Data records:
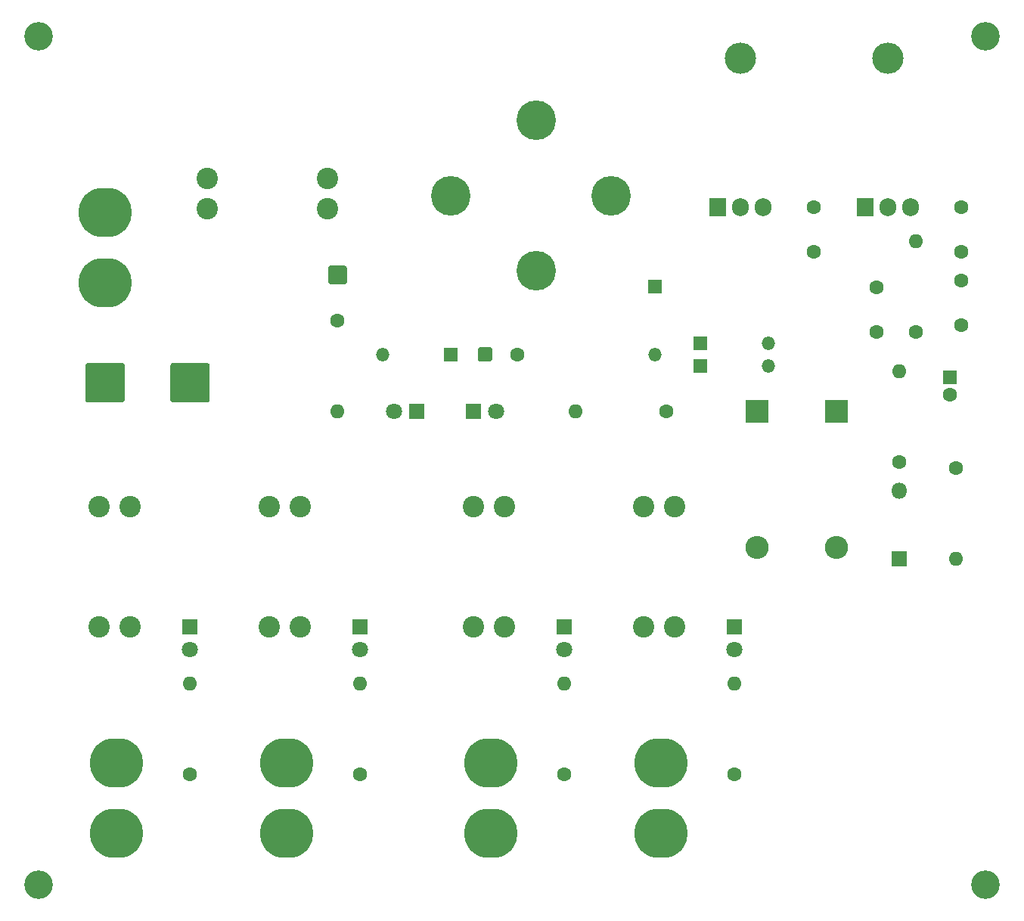
<source format=gbr>
%TF.GenerationSoftware,KiCad,Pcbnew,(5.1.9)-1*%
%TF.CreationDate,2021-04-24T17:16:38+01:00*%
%TF.ProjectId,PowerPole,506f7765-7250-46f6-9c65-2e6b69636164,rev?*%
%TF.SameCoordinates,Original*%
%TF.FileFunction,Soldermask,Bot*%
%TF.FilePolarity,Negative*%
%FSLAX46Y46*%
G04 Gerber Fmt 4.6, Leading zero omitted, Abs format (unit mm)*
G04 Created by KiCad (PCBNEW (5.1.9)-1) date 2021-04-24 17:16:38*
%MOMM*%
%LPD*%
G01*
G04 APERTURE LIST*
%ADD10C,3.200000*%
%ADD11C,4.428000*%
%ADD12C,2.400000*%
%ADD13O,1.600000X1.600000*%
%ADD14C,1.600000*%
%ADD15O,6.000000X5.500000*%
%ADD16O,1.905000X2.000000*%
%ADD17R,1.905000X2.000000*%
%ADD18O,3.500000X3.500000*%
%ADD19C,1.800000*%
%ADD20R,1.800000X1.800000*%
%ADD21O,1.500000X1.500000*%
%ADD22R,1.500000X1.500000*%
%ADD23O,2.600000X2.600000*%
%ADD24R,2.600000X2.600000*%
%ADD25O,1.800000X1.800000*%
%ADD26R,1.600000X1.600000*%
G04 APERTURE END LIST*
D10*
%TO.C, *%
X91000000Y-114000000D03*
%TD*%
%TO.C, *%
X197000000Y-19000000D03*
%TD*%
%TO.C, *%
X197000000Y-114000000D03*
%TD*%
%TO.C, *%
X91000000Y-19000000D03*
%TD*%
D11*
%TO.C,K1*%
X155060000Y-36830000D03*
X146660000Y-45230000D03*
X146660000Y-28430000D03*
X137160000Y-36830000D03*
%TD*%
D12*
%TO.C,F5*%
X158750000Y-71620000D03*
X162150000Y-71620000D03*
X162150000Y-85090000D03*
X158750000Y-85090000D03*
%TD*%
%TO.C,F4*%
X139700000Y-71620000D03*
X143100000Y-71620000D03*
X143100000Y-85090000D03*
X139700000Y-85090000D03*
%TD*%
%TO.C,F3*%
X116840000Y-71620000D03*
X120240000Y-71620000D03*
X120240000Y-85090000D03*
X116840000Y-85090000D03*
%TD*%
%TO.C,F2*%
X97790000Y-71620000D03*
X101190000Y-71620000D03*
X101190000Y-85090000D03*
X97790000Y-85090000D03*
%TD*%
%TO.C,F1*%
X123325000Y-34925000D03*
X123325000Y-38325000D03*
X109855000Y-38325000D03*
X109855000Y-34925000D03*
%TD*%
D13*
%TO.C,R8*%
X124460000Y-60960000D03*
D14*
X124460000Y-50800000D03*
%TD*%
%TO.C,J8*%
G36*
G01*
X105750000Y-59734200D02*
X105750000Y-55835800D01*
G75*
G02*
X106000800Y-55585000I250800J0D01*
G01*
X109899200Y-55585000D01*
G75*
G02*
X110150000Y-55835800I0J-250800D01*
G01*
X110150000Y-59734200D01*
G75*
G02*
X109899200Y-59985000I-250800J0D01*
G01*
X106000800Y-59985000D01*
G75*
G02*
X105750000Y-59734200I0J250800D01*
G01*
G37*
%TD*%
%TO.C,J7*%
G36*
G01*
X96225000Y-59734200D02*
X96225000Y-55835800D01*
G75*
G02*
X96475800Y-55585000I250800J0D01*
G01*
X100374200Y-55585000D01*
G75*
G02*
X100625000Y-55835800I0J-250800D01*
G01*
X100625000Y-59734200D01*
G75*
G02*
X100374200Y-59985000I-250800J0D01*
G01*
X96475800Y-59985000D01*
G75*
G02*
X96225000Y-59734200I0J250800D01*
G01*
G37*
%TD*%
%TO.C,J6*%
G36*
G01*
X123410000Y-46520001D02*
X123410000Y-44919999D01*
G75*
G02*
X123659999Y-44670000I249999J0D01*
G01*
X125260001Y-44670000D01*
G75*
G02*
X125510000Y-44919999I0J-249999D01*
G01*
X125510000Y-46520001D01*
G75*
G02*
X125260001Y-46770000I-249999J0D01*
G01*
X123659999Y-46770000D01*
G75*
G02*
X123410000Y-46520001I0J249999D01*
G01*
G37*
%TD*%
D15*
%TO.C,J5*%
X99695000Y-108230000D03*
X99695000Y-100330000D03*
%TD*%
%TO.C,J4*%
X118745000Y-108230000D03*
X118745000Y-100330000D03*
%TD*%
%TO.C,J3*%
X141605000Y-108230000D03*
X141605000Y-100330000D03*
%TD*%
%TO.C,J2*%
X160655000Y-108230000D03*
X160655000Y-100330000D03*
%TD*%
%TO.C,J1*%
X98425000Y-46635000D03*
X98425000Y-38735000D03*
%TD*%
D14*
%TO.C,C5*%
X177800000Y-43100000D03*
X177800000Y-38100000D03*
%TD*%
D16*
%TO.C,D1*%
X172085000Y-38100000D03*
X169545000Y-38100000D03*
D17*
X167005000Y-38100000D03*
D18*
X169545000Y-21440000D03*
%TD*%
D14*
%TO.C,SW1*%
X144570000Y-54610000D03*
G36*
G01*
X140170000Y-55160000D02*
X140170000Y-54060000D01*
G75*
G02*
X140420000Y-53810000I250000J0D01*
G01*
X141520000Y-53810000D01*
G75*
G02*
X141770000Y-54060000I0J-250000D01*
G01*
X141770000Y-55160000D01*
G75*
G02*
X141520000Y-55410000I-250000J0D01*
G01*
X140420000Y-55410000D01*
G75*
G02*
X140170000Y-55160000I0J250000D01*
G01*
G37*
%TD*%
D13*
%TO.C,R9*%
X189230000Y-41910000D03*
D14*
X189230000Y-52070000D03*
%TD*%
D13*
%TO.C,R7*%
X107950000Y-91440000D03*
D14*
X107950000Y-101600000D03*
%TD*%
D13*
%TO.C,R6*%
X127000000Y-91440000D03*
D14*
X127000000Y-101600000D03*
%TD*%
D13*
%TO.C,R5*%
X149860000Y-91440000D03*
D14*
X149860000Y-101600000D03*
%TD*%
D13*
%TO.C,R4*%
X168910000Y-91440000D03*
D14*
X168910000Y-101600000D03*
%TD*%
D13*
%TO.C,R3*%
X151130000Y-60960000D03*
D14*
X161290000Y-60960000D03*
%TD*%
D13*
%TO.C,R2*%
X187325000Y-56515000D03*
D14*
X187325000Y-66675000D03*
%TD*%
D13*
%TO.C,R1*%
X193675000Y-77470000D03*
D14*
X193675000Y-67310000D03*
%TD*%
D19*
%TO.C,D15*%
X130810000Y-60960000D03*
D20*
X133350000Y-60960000D03*
%TD*%
D21*
%TO.C,D14*%
X129540000Y-54610000D03*
D22*
X137160000Y-54610000D03*
%TD*%
D21*
%TO.C,D13*%
X172720000Y-53340000D03*
D22*
X165100000Y-53340000D03*
%TD*%
D21*
%TO.C,D12*%
X172720000Y-55880000D03*
D22*
X165100000Y-55880000D03*
%TD*%
D21*
%TO.C,D11*%
X160020000Y-54610000D03*
D22*
X160020000Y-46990000D03*
%TD*%
D19*
%TO.C,D10*%
X107950000Y-87630000D03*
D20*
X107950000Y-85090000D03*
%TD*%
D19*
%TO.C,D9*%
X127000000Y-87630000D03*
D20*
X127000000Y-85090000D03*
%TD*%
D19*
%TO.C,D8*%
X149860000Y-87630000D03*
D20*
X149860000Y-85090000D03*
%TD*%
D19*
%TO.C,D7*%
X168910000Y-87630000D03*
D20*
X168910000Y-85090000D03*
%TD*%
D19*
%TO.C,D6*%
X142240000Y-60960000D03*
D20*
X139700000Y-60960000D03*
%TD*%
D23*
%TO.C,D5*%
X180340000Y-76200000D03*
D24*
X180340000Y-60960000D03*
%TD*%
D23*
%TO.C,D4*%
X171450000Y-76200000D03*
D24*
X171450000Y-60960000D03*
%TD*%
D25*
%TO.C,D3*%
X187325000Y-69850000D03*
D20*
X187325000Y-77470000D03*
%TD*%
D16*
%TO.C,D2*%
X188595000Y-38100000D03*
X186055000Y-38100000D03*
D17*
X183515000Y-38100000D03*
D18*
X186055000Y-21440000D03*
%TD*%
D14*
%TO.C,C4*%
X184785000Y-47070000D03*
X184785000Y-52070000D03*
%TD*%
%TO.C,C3*%
X194310000Y-51355000D03*
X194310000Y-46355000D03*
%TD*%
%TO.C,C2*%
X194310000Y-43100000D03*
X194310000Y-38100000D03*
%TD*%
%TO.C,C1*%
X193040000Y-59150000D03*
D26*
X193040000Y-57150000D03*
%TD*%
M02*

</source>
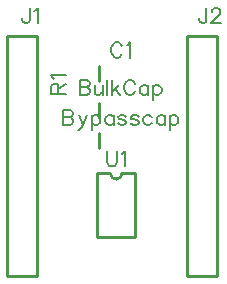
<source format=gbr>
G04 DipTrace 3.1.0.1*
G04 TopSilk.gbr*
%MOIN*%
G04 #@! TF.FileFunction,Legend,Top*
G04 #@! TF.Part,Single*
%ADD10C,0.009843*%
%ADD38C,0.00772*%
%FSLAX26Y26*%
G04*
G70*
G90*
G75*
G01*
G04 TopSilk*
%LPD*%
X727640Y943429D2*
D10*
Y994571D1*
Y843429D2*
Y894571D1*
Y1068429D2*
Y1119571D1*
X720191Y760733D2*
Y548133D1*
X846163Y760733D2*
Y548133D1*
X720191D2*
X846163D1*
X720191Y760733D2*
X763488D1*
X802866D2*
X846163D1*
X763488D2*
G03X802866Y760733I19689J23D01*
G01*
X519002Y1218963D2*
X419000D1*
Y419037D1*
X519002D1*
Y1218963D1*
X1119002D2*
X1019000D1*
Y419037D1*
X1119002D1*
Y1218963D1*
X662497Y1071751D2*
D38*
Y1021511D1*
X684052D1*
X691237Y1023942D1*
X693614Y1026319D1*
X695990Y1031072D1*
Y1038257D1*
X693614Y1043066D1*
X691237Y1045442D1*
X684052Y1047819D1*
X691237Y1050251D1*
X693614Y1052627D1*
X695990Y1057381D1*
Y1062189D1*
X693614Y1066942D1*
X691237Y1069374D1*
X684052Y1071751D1*
X662497D1*
Y1047819D2*
X684052D1*
X711429Y1055004D2*
Y1031072D1*
X713806Y1023942D1*
X718614Y1021511D1*
X725800D1*
X730553Y1023942D1*
X737738Y1031072D1*
Y1055004D2*
Y1021511D1*
X753177Y1071751D2*
Y1021511D1*
X768616Y1071751D2*
Y1021511D1*
X792548Y1055004D2*
X768616Y1031072D1*
X778178Y1040634D2*
X794925Y1021511D1*
X846234Y1059812D2*
X843857Y1064566D1*
X839049Y1069374D1*
X834295Y1071751D1*
X824734D1*
X819925Y1069374D1*
X815172Y1064566D1*
X812740Y1059812D1*
X810364Y1052627D1*
Y1040634D1*
X812740Y1033504D1*
X815172Y1028696D1*
X819925Y1023942D1*
X824734Y1021511D1*
X834295D1*
X839049Y1023942D1*
X843857Y1028696D1*
X846234Y1033504D1*
X890358Y1055004D2*
Y1021511D1*
Y1047819D2*
X885605Y1052627D1*
X880796Y1055004D1*
X873666D1*
X868858Y1052627D1*
X864105Y1047819D1*
X861673Y1040634D1*
Y1035881D1*
X864105Y1028696D1*
X868858Y1023942D1*
X873666Y1021511D1*
X880796D1*
X885605Y1023942D1*
X890358Y1028696D1*
X905797Y1055004D2*
Y1004764D1*
Y1047819D2*
X910606Y1052572D1*
X915359Y1055004D1*
X922544D1*
X927352Y1052572D1*
X932105Y1047819D1*
X934537Y1040634D1*
Y1035825D1*
X932105Y1028696D1*
X927352Y1023887D1*
X922544Y1021511D1*
X915359D1*
X910606Y1023887D1*
X905797Y1028696D1*
X606352Y971751D2*
Y921511D1*
X627907D1*
X635092Y923942D1*
X637468Y926319D1*
X639845Y931072D1*
Y938257D1*
X637468Y943066D1*
X635092Y945442D1*
X627907Y947819D1*
X635092Y950251D1*
X637468Y952627D1*
X639845Y957381D1*
Y962189D1*
X637468Y966942D1*
X635092Y969374D1*
X627907Y971751D1*
X606352D1*
Y947819D2*
X627907D1*
X657716Y955004D2*
X672031Y921511D1*
X667278Y911949D1*
X662469Y907141D1*
X657716Y904764D1*
X655284D1*
X686401Y955004D2*
X672031Y921511D1*
X701840Y955004D2*
Y904764D1*
Y947819D2*
X706649Y952572D1*
X711402Y955004D1*
X718587D1*
X723395Y952572D1*
X728148Y947819D1*
X730580Y940634D1*
Y935825D1*
X728148Y928696D1*
X723395Y923887D1*
X718587Y921511D1*
X711402D1*
X706649Y923887D1*
X701840Y928696D1*
X774704Y955004D2*
Y921511D1*
Y947819D2*
X769951Y952627D1*
X765143Y955004D1*
X758013D1*
X753205Y952627D1*
X748451Y947819D1*
X746020Y940634D1*
Y935881D1*
X748451Y928696D1*
X753205Y923942D1*
X758013Y921511D1*
X765143D1*
X769951Y923942D1*
X774704Y928696D1*
X816452Y947819D2*
X814075Y952627D1*
X806890Y955004D1*
X799705D1*
X792520Y952627D1*
X790144Y947819D1*
X792520Y943066D1*
X797329Y940634D1*
X809267Y938257D1*
X814075Y935881D1*
X816452Y931072D1*
Y928696D1*
X814075Y923942D1*
X806890Y921511D1*
X799705D1*
X792520Y923942D1*
X790144Y928696D1*
X858200Y947819D2*
X855823Y952627D1*
X848638Y955004D1*
X841453D1*
X834268Y952627D1*
X831891Y947819D1*
X834268Y943066D1*
X839076Y940634D1*
X851015Y938257D1*
X855823Y935881D1*
X858200Y931072D1*
Y928696D1*
X855823Y923942D1*
X848638Y921511D1*
X841453D1*
X834268Y923942D1*
X831891Y928696D1*
X902379Y947819D2*
X897571Y952627D1*
X892762Y955004D1*
X885632D1*
X880824Y952627D1*
X876071Y947819D1*
X873639Y940634D1*
Y935881D1*
X876071Y928696D1*
X880824Y923942D1*
X885632Y921511D1*
X892762D1*
X897571Y923942D1*
X902379Y928696D1*
X946503Y955004D2*
Y921511D1*
Y947819D2*
X941750Y952627D1*
X936941Y955004D1*
X929812D1*
X925003Y952627D1*
X920250Y947819D1*
X917818Y940634D1*
Y935881D1*
X920250Y928696D1*
X925003Y923942D1*
X929812Y921511D1*
X936941D1*
X941750Y923942D1*
X946503Y928696D1*
X961942Y955004D2*
Y904764D1*
Y947819D2*
X966751Y952572D1*
X971504Y955004D1*
X978689D1*
X983497Y952572D1*
X988251Y947819D1*
X990683Y940634D1*
Y935825D1*
X988251Y928696D1*
X983497Y923887D1*
X978689Y921511D1*
X971504D1*
X966751Y923887D1*
X961942Y928696D1*
X590181Y1026136D2*
Y1047635D1*
X587749Y1054820D1*
X585373Y1057252D1*
X580620Y1059629D1*
X575811D1*
X571058Y1057252D1*
X568626Y1054820D1*
X566249Y1047635D1*
Y1026136D1*
X616489D1*
X590181Y1042882D2*
X616489Y1059629D1*
X575866Y1075068D2*
X573434Y1079876D1*
X566305Y1087062D1*
X616489Y1087061D1*
X802736Y1184812D2*
X800359Y1189566D1*
X795551Y1194374D1*
X790797Y1196751D1*
X781236D1*
X776427Y1194374D1*
X771674Y1189566D1*
X769242Y1184812D1*
X766866Y1177627D1*
Y1165634D1*
X769242Y1158504D1*
X771674Y1153696D1*
X776427Y1148942D1*
X781236Y1146511D1*
X790797D1*
X795551Y1148942D1*
X800359Y1153696D1*
X802736Y1158504D1*
X818175Y1187134D2*
X822983Y1189566D1*
X830168Y1196695D1*
Y1146511D1*
X752714Y833956D2*
Y798086D1*
X755091Y790901D1*
X759899Y786148D1*
X767084Y783716D1*
X771837D1*
X779022Y786148D1*
X783831Y790901D1*
X786207Y798086D1*
Y833956D1*
X801647Y824339D2*
X806455Y826771D1*
X813640Y833901D1*
Y783716D1*
X494710Y1311121D2*
Y1272874D1*
X492334Y1265689D1*
X489902Y1263313D1*
X485148Y1260881D1*
X480340D1*
X475587Y1263313D1*
X473210Y1265689D1*
X470778Y1272874D1*
Y1277627D1*
X510149Y1301504D2*
X514958Y1303936D1*
X522143Y1311065D1*
Y1260881D1*
X1083960Y1311121D2*
Y1272874D1*
X1081584Y1265689D1*
X1079152Y1263313D1*
X1074399Y1260881D1*
X1069590D1*
X1064837Y1263313D1*
X1062460Y1265689D1*
X1060028Y1272874D1*
Y1277627D1*
X1101831Y1299127D2*
Y1301504D1*
X1104208Y1306312D1*
X1106584Y1308689D1*
X1111393Y1311065D1*
X1120955D1*
X1125708Y1308689D1*
X1128084Y1306312D1*
X1130516Y1301504D1*
Y1296751D1*
X1128084Y1291942D1*
X1123331Y1284812D1*
X1099399Y1260881D1*
X1132893D1*
M02*

</source>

Exercise goal: The result consists of the line with "X786207Y798086D1*" through the last line of the entries above, repeated exactly and with nothing else.

Response for this exercise:
X786207Y798086D1*
Y833956D1*
X801647Y824339D2*
X806455Y826771D1*
X813640Y833901D1*
Y783716D1*
X494710Y1311121D2*
Y1272874D1*
X492334Y1265689D1*
X489902Y1263313D1*
X485148Y1260881D1*
X480340D1*
X475587Y1263313D1*
X473210Y1265689D1*
X470778Y1272874D1*
Y1277627D1*
X510149Y1301504D2*
X514958Y1303936D1*
X522143Y1311065D1*
Y1260881D1*
X1083960Y1311121D2*
Y1272874D1*
X1081584Y1265689D1*
X1079152Y1263313D1*
X1074399Y1260881D1*
X1069590D1*
X1064837Y1263313D1*
X1062460Y1265689D1*
X1060028Y1272874D1*
Y1277627D1*
X1101831Y1299127D2*
Y1301504D1*
X1104208Y1306312D1*
X1106584Y1308689D1*
X1111393Y1311065D1*
X1120955D1*
X1125708Y1308689D1*
X1128084Y1306312D1*
X1130516Y1301504D1*
Y1296751D1*
X1128084Y1291942D1*
X1123331Y1284812D1*
X1099399Y1260881D1*
X1132893D1*
M02*

</source>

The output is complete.